I currently try to design an engine at the core level. However, I cannot decide if input thread should be mixed with a rendering thread or any other thread. Would making it an extra thread with all the locks it will require be slower? If it's same or faster, would at least be marginally faster?

[Consider the above only an example to the concept.]

There are a couple questions you need to address here:

  1. How much work does the input thread need to do?
  2. Are there a lot of input-rendering iterations?

If there are tons of iterations and the input process takes a long time, then pipelining the tasks as two separate threads may speed-up your application.

If there isn't a massive influx of data to handle, or if the input process isn't very taxing, then splitting the operations probably won't justify the synchronization costs.


Basically, when parallelizing, the optimum number of threads == number of cores. This is because then each core runs exactly one thread; all cores are doing work, but there's no need to switch the threads all the time (scheduling).

In practice, this is of course a gross over-simplification. Just to start with the fact that your program is not alone; there are a number of other processes and threads around to share the CPU. Then, your problem may not be (at least completely) CPU bound. And how you divide the work between threads will make huge differences. So this boils down to measuring. Make the number of threads adjustable, if possible. Then try it out. On different computers. It will be interesting :-)

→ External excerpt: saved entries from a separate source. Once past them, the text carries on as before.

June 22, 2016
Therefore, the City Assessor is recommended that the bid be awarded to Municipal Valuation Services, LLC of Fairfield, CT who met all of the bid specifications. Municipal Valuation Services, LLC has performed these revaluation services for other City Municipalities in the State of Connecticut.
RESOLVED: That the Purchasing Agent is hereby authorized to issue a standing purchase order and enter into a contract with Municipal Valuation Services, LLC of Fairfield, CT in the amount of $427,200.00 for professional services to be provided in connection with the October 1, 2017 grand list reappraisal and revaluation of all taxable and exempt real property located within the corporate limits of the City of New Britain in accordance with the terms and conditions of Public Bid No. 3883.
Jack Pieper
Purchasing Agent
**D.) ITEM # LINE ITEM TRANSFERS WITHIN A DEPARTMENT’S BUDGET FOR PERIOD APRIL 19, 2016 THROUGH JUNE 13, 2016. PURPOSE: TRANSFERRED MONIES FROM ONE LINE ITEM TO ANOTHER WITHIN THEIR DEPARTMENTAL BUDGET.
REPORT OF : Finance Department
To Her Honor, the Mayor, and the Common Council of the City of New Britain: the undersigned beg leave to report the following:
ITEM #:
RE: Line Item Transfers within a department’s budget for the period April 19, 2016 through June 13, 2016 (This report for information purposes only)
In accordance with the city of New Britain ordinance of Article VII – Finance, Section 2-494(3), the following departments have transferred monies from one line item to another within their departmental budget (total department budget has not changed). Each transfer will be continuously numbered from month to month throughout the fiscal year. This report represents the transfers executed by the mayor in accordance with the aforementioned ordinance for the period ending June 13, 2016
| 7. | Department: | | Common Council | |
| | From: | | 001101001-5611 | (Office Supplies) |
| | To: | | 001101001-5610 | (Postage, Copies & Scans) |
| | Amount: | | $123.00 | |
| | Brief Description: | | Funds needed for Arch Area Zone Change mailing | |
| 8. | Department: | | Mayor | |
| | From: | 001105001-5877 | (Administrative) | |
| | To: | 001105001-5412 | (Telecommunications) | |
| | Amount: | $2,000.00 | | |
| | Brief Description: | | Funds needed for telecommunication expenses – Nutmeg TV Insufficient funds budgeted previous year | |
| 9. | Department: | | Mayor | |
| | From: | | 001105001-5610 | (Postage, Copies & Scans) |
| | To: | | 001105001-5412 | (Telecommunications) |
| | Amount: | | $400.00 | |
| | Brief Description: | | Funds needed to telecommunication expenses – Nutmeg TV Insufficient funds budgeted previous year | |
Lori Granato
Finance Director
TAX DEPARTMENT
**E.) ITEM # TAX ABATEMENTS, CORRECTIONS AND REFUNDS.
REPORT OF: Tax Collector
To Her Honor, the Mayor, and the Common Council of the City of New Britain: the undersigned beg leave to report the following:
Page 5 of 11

In general, problems with fine grained locking need many threads (on many cores) to break even, problems with coarse grained locking will scale about linearly (up to a point).

Locking is the biggest overhead with multiple threads, so problems with no locks, like rendering if done right, benefit most from extra threads.

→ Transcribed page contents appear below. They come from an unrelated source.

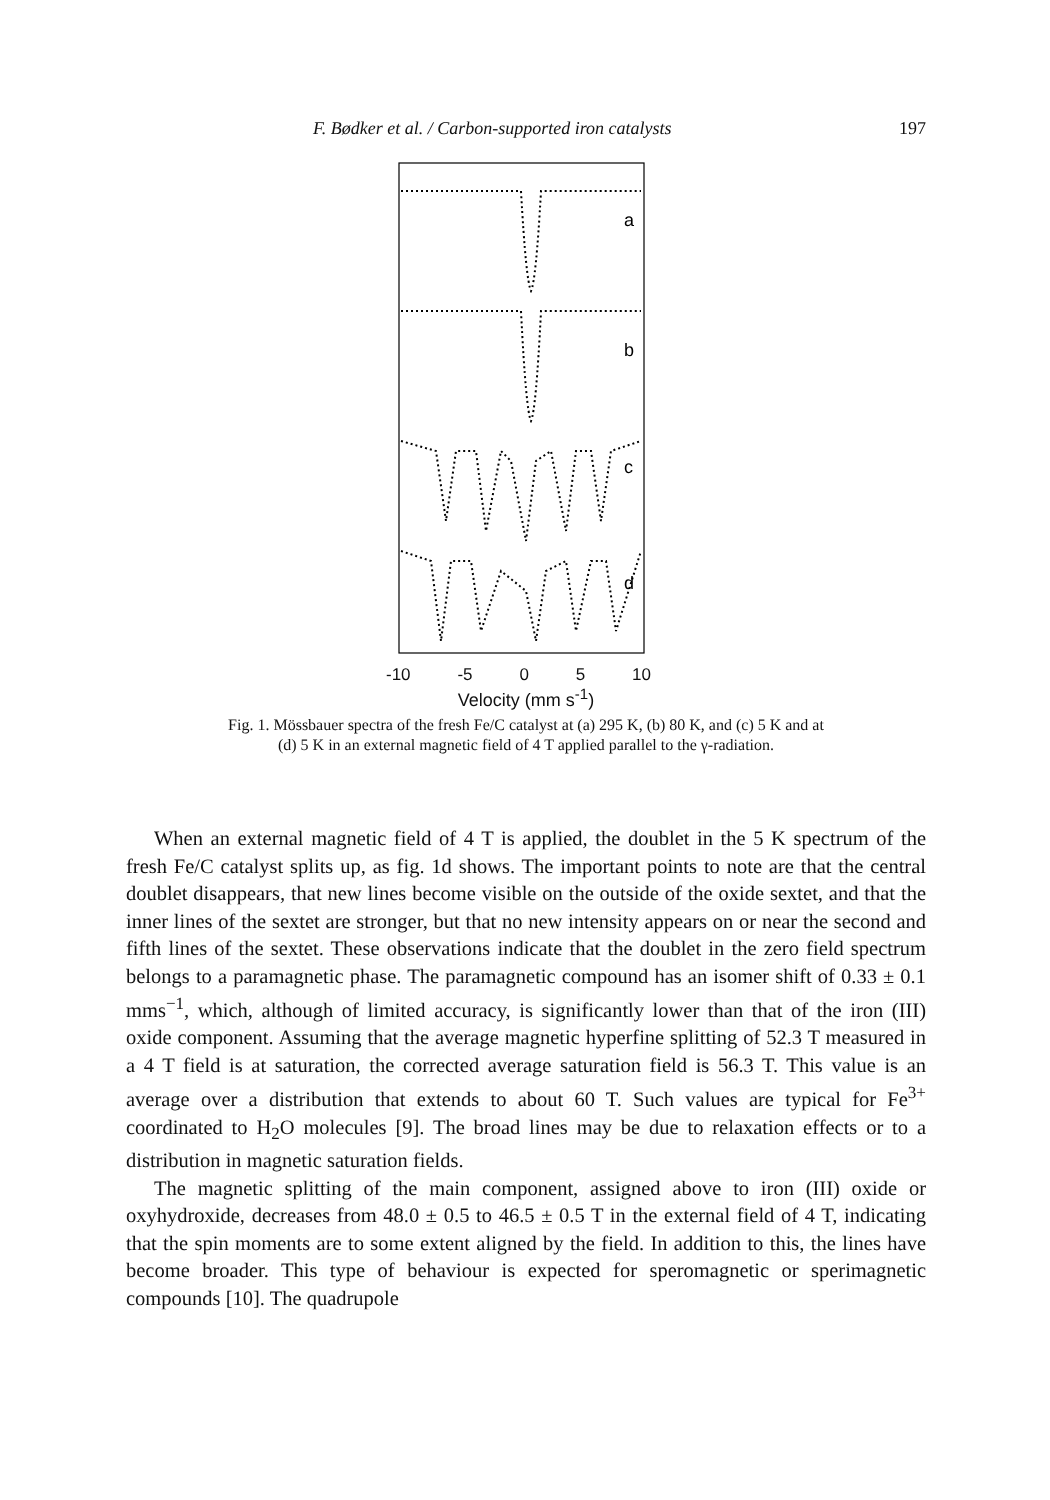F. Bødker et al. / Carbon-supported iron catalysts 197
a
b
c
d
-10 -5 0 5 10
Velocity (mm s<sup>-1</sup>)
Fig. 1. Mössbauer spectra of the fresh Fe/C catalyst at (a) 295 K, (b) 80 K, and (c) 5 K and at
(d) 5 K in an external magnetic field of 4 T applied parallel to the γ-radiation.
When an external magnetic field of 4 T is applied, the doublet in the 5 K spectrum of the fresh Fe/C catalyst splits up, as fig. 1d shows. The important points to note are that the central doublet disappears, that new lines become visible on the outside of the oxide sextet, and that the inner lines of the sextet are stronger, but that no new intensity appears on or near the second and fifth lines of the sextet. These observations indicate that the doublet in the zero field spectrum belongs to a paramagnetic phase. The paramagnetic compound has an isomer shift of 0.33 ± 0.1 mms<sup>−1</sup>, which, although of limited accuracy, is significantly lower than that of the iron (III) oxide component. Assuming that the average magnetic hyperfine splitting of 52.3 T measured in a 4 T field is at saturation, the corrected average saturation field is 56.3 T. This value is an average over a distribution that extends to about 60 T. Such values are typical for Fe<sup>3+</sup> coordinated to H<sub>2</sub>O molecules [9]. The broad lines may be due to relaxation effects or to a distribution in magnetic saturation fields.
The magnetic splitting of the main component, assigned above to iron (III) oxide or oxyhydroxide, decreases from 48.0 ± 0.5 to 46.5 ± 0.5 T in the external field of 4 T, indicating that the spin moments are to some extent aligned by the field. In addition to this, the lines have become broader. This type of behaviour is expected for speromagnetic or sperimagnetic compounds [10]. The quadrupole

In summary, it depends. Try to reduce the number of times you need to lock mutexes to do actions and the number of threads you need to break even will decrease.


You may consider a simple queuing system to allow for the input/output operations to working in a disconnected way. Then your render thread would be able to update and paint while still waiting on user/system input. This would also allow you to push data processing to yet another queue to reduce contention more.

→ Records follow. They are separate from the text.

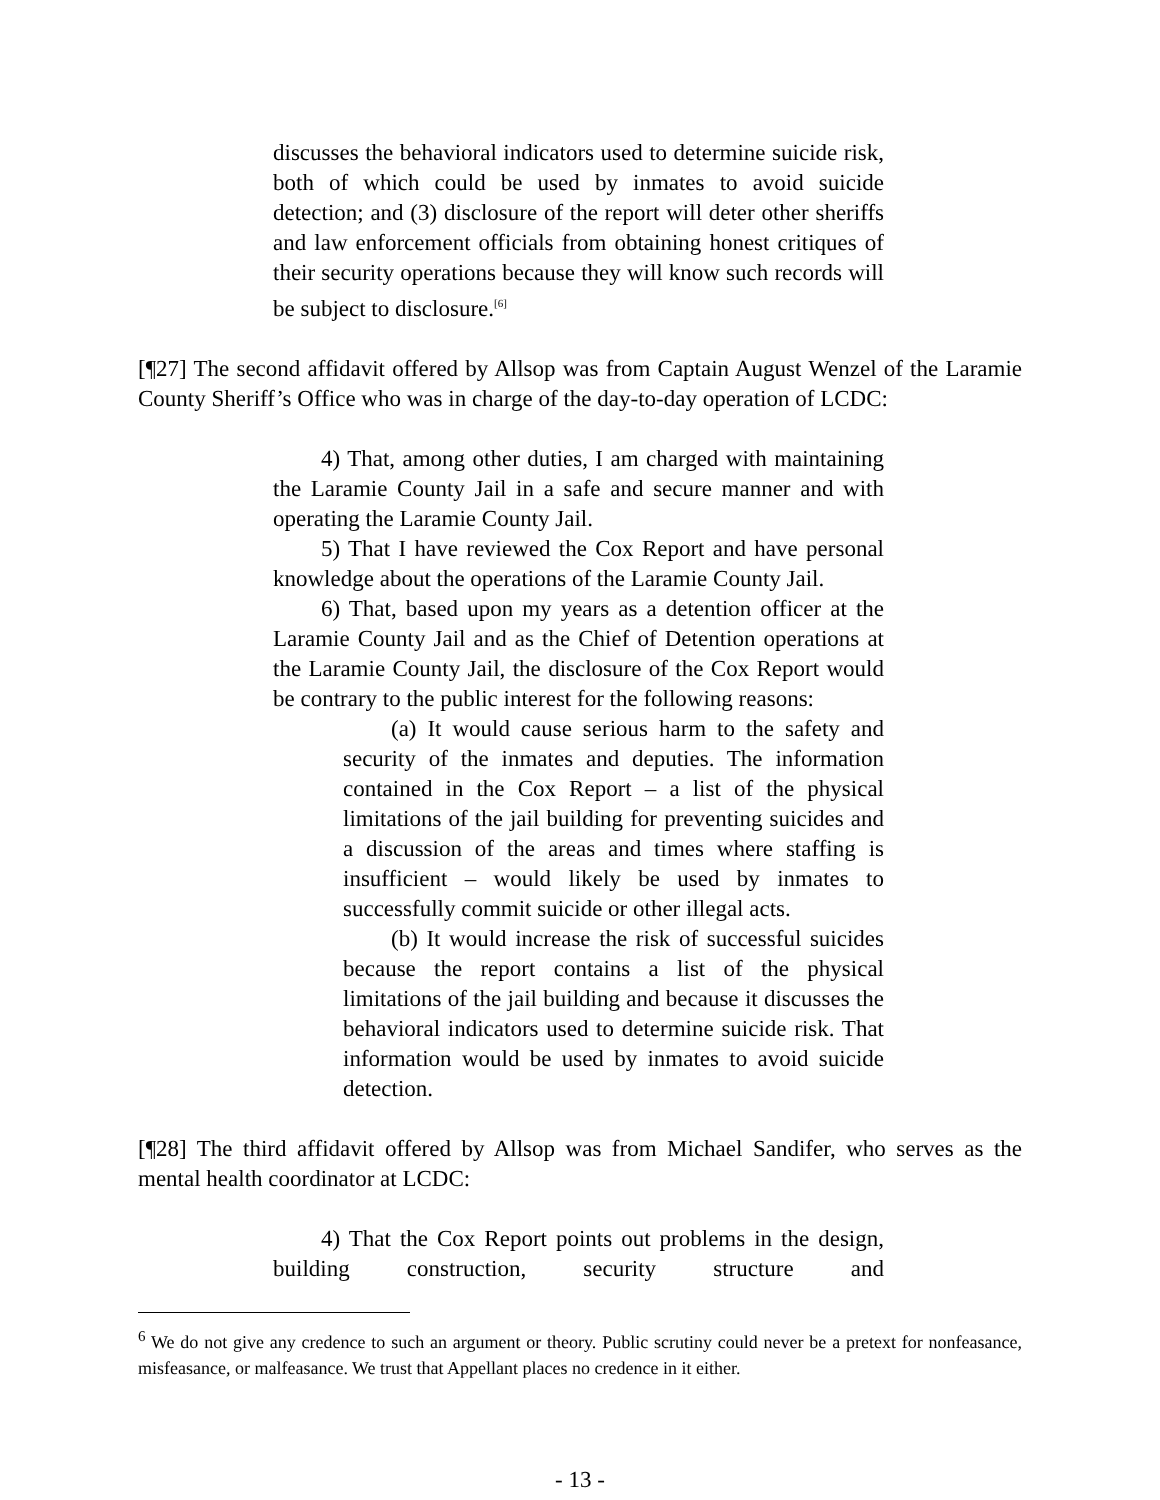discusses the behavioral indicators used to determine suicide risk, both of which could be used by inmates to avoid suicide detection; and (3) disclosure of the report will deter other sheriffs and law enforcement officials from obtaining honest critiques of their security operations because they will know such records will be subject to disclosure.<sup>[6]</sup>
[¶27] The second affidavit offered by Allsop was from Captain August Wenzel of the Laramie County Sheriff’s Office who was in charge of the day-to-day operation of LCDC:
4) That, among other duties, I am charged with maintaining the Laramie County Jail in a safe and secure manner and with operating the Laramie County Jail.
5) That I have reviewed the Cox Report and have personal knowledge about the operations of the Laramie County Jail.
6) That, based upon my years as a detention officer at the Laramie County Jail and as the Chief of Detention operations at the Laramie County Jail, the disclosure of the Cox Report would be contrary to the public interest for the following reasons:
(a) It would cause serious harm to the safety and security of the inmates and deputies. The information contained in the Cox Report – a list of the physical limitations of the jail building for preventing suicides and a discussion of the areas and times where staffing is insufficient – would likely be used by inmates to successfully commit suicide or other illegal acts.
(b) It would increase the risk of successful suicides because the report contains a list of the physical limitations of the jail building and because it discusses the behavioral indicators used to determine suicide risk. That information would be used by inmates to avoid suicide detection.
[¶28] The third affidavit offered by Allsop was from Michael Sandifer, who serves as the mental health coordinator at LCDC:
4) That the Cox Report points out problems in the design, building construction, security structure and
<sup>6</sup> We do not give any credence to such an argument or theory. Public scrutiny could never be a pretext for nonfeasance, misfeasance, or malfeasance. We trust that Appellant places no credence in it either.
- 13 -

The number of optimal threads depends on the application and load. Too many threads and you could run into an issue with deadlocking and switching contention. Too few and you become I/O bound.

  • Deadlock - Resource contention causes the application to run slower due to different threads fighting over limited resources (I/O or Data)

  • Switching Contention - The amount of time the applications (or operating system) swaps/preempts threads is greater than the time spent processing I/O or Data

  • I/O Bound - Threads ending up in a blocked/wait state while resources are in use.

On modern hardware switching contention probably isn't an issue unless you prioritize your threads in a bad way. (Give long blocking threads higher priority.)

I/O bound is typically less of an issue than deadlocks and may typically be reduced by increasing the number of available threads.

Deadlocks are by far the hardest to solve. The simplest way would probably be to use immutable data structures and preempt a call to shared resources that would cause a deadlock. The reason they are so hard to fix is that different parts of the resources are blocked by different threads and could require each of the threads to toss out their current data and restart. (These restarts also cause the application to waste time reprocessing data.)